We paid the bill, probably the most expensive meal we had had, but still not overpriced, and really good food. There was no internet available so we couldn’t call an Uber, the tide was coming in so we couldn’t walk back along the beach; not that we would want to go back the way we came! So we headed inland through the Jumba ruins, where there was a wedding in progress, in the hope of finding a tuk tuk or calling an Uber. We were in luck! There was a tuk tuk just outside the ruins, and the driver was very happy to take us back to Nyali, the 10 kilometers being a good fare for him. It was only when we were almost halfway home, and realizing that he had been taking several calls on his phone during the journey, that we thought he might have been part of the wedding party and maybe this was the bride or groom calling him to get is arse back there, the wedding almost over! Not sure, but he certainly gunned it to our apartment.

As we took our daily walks along the beaches, we would come across holiday resorts that were closed down due to COVID. It was haunting to see the deterioration of these places after only almost one year of no business, no customers and therefore no maintenance. Sometimes it felt like we were walking on the beach after an apocalyptic event. Sometimes a ghostly figure would be standing against the crumbling pillars of a balcony, once graced by flowerpots and the rich and famous.
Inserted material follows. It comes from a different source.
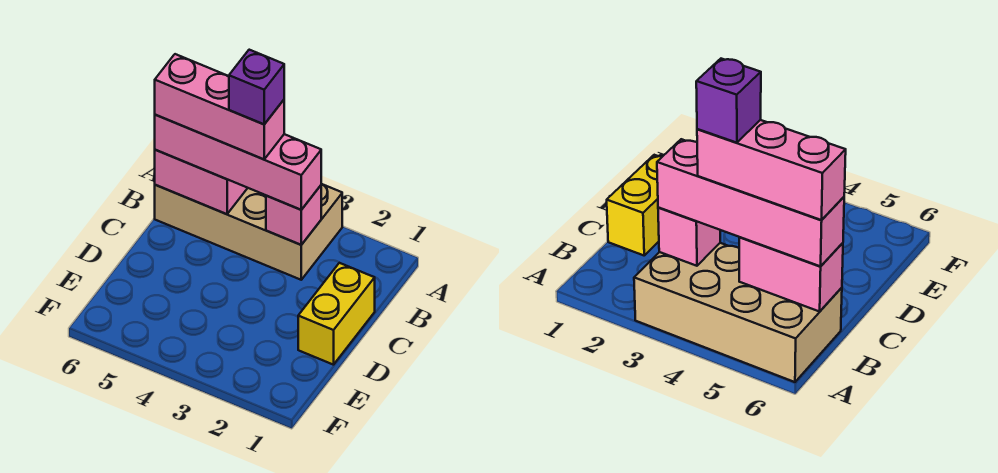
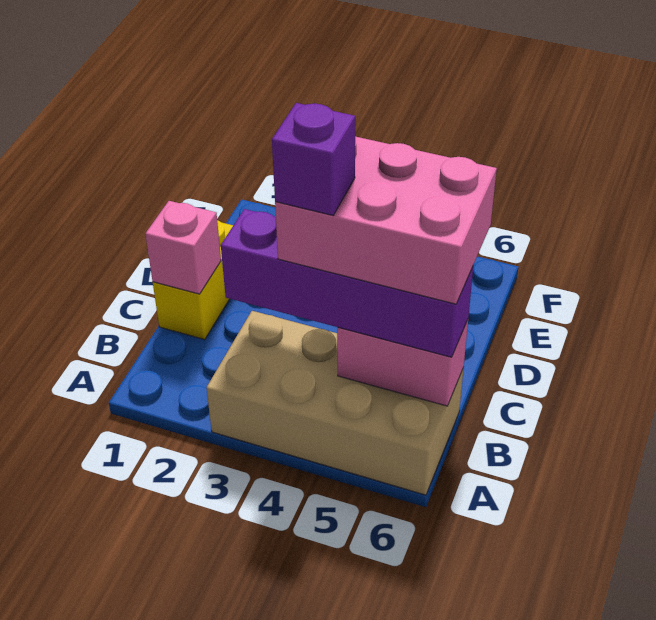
pink 1x1 brick [266,186,321,245] -> pink 1x1 brick moved to [145,201,221,294]
pink 1x4 brick [155,115,321,210] -> purple 1x4 brick [221,209,473,357]
pink 1x3 brick [155,54,284,159] -> pink 2x3 brick [275,136,497,304]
These figures were dressed in rags, probably camping out in these empty shells, the stone structure offering better shelter than the jerrybuilt corrugated huts called home. We had to keep reminding ourselves that we were seeing Kenya in the time of COVID and that in normal times perhaps it wasn’t as unkempt, derelict and desperate as we were seeing it now.

We kept ourselves busy with shopping, walking the beach, reading, writing and the days flew by. Soon we were packing again to start our housesit. Queen, always around, sitting in the parking lot which I suggested was her office, watching the comings and goings of the residents in the block, said a loud and hearty goodbye and hoped we’d be back. Bags loaded in the Uber, a tuk tuk not suitable for all our baggage, we waved to all the staff we had come to know over the week and looked forward to our new digs and the last leg of our amazing journey!